Goal of the exercise: Look for "For every layout" in the listing below, then copy exactly the line it appears in and all lines after it to the end, and nothing more.

Raw data:

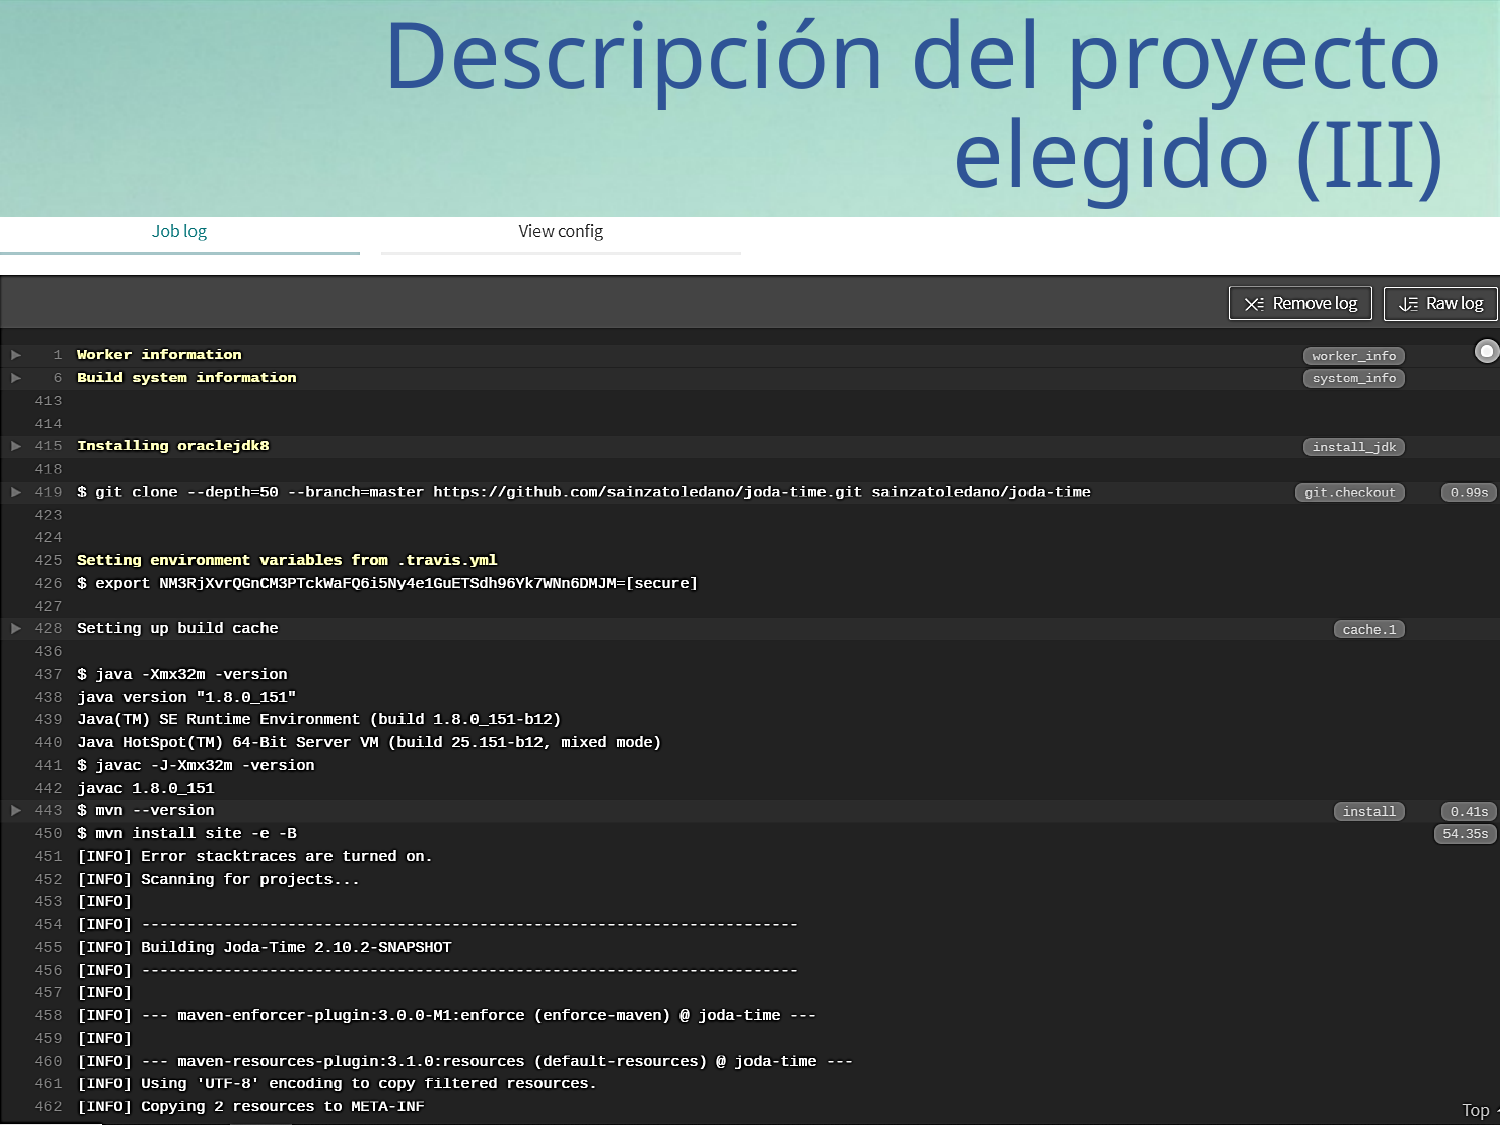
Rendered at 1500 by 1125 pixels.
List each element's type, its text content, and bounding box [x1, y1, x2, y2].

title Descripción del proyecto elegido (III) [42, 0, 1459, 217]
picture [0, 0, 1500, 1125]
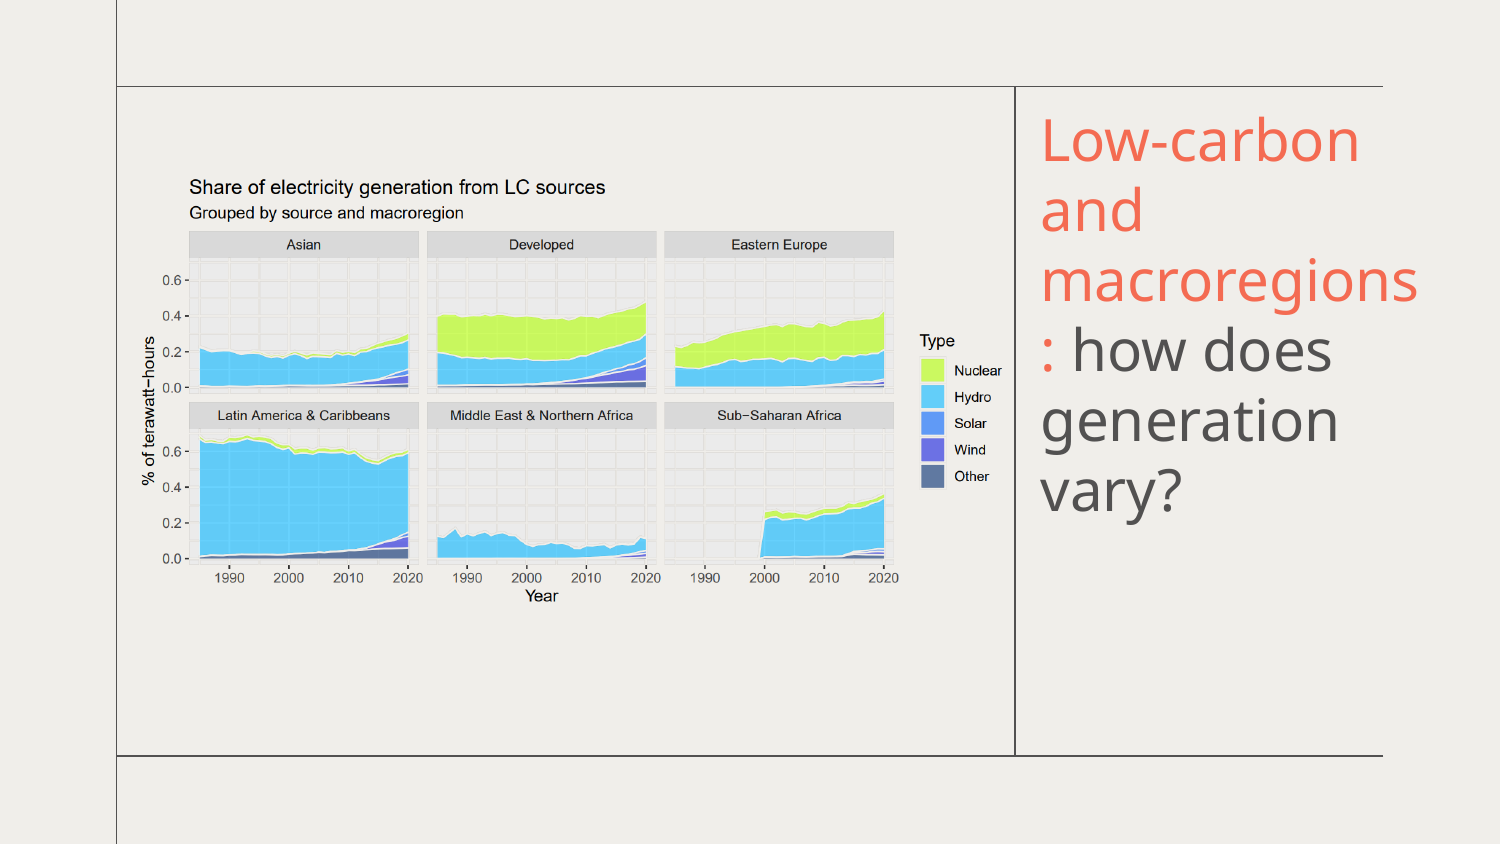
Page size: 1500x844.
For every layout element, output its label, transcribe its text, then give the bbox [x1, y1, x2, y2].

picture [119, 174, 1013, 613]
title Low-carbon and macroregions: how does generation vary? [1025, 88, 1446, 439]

Reply to the task:
For every layout element, output its label, transcribe its text, then give the bbox [x1, y1, x2, y2].

picture [119, 174, 1013, 613]
title Low-carbon and macroregions: how does generation vary? [1025, 88, 1446, 439]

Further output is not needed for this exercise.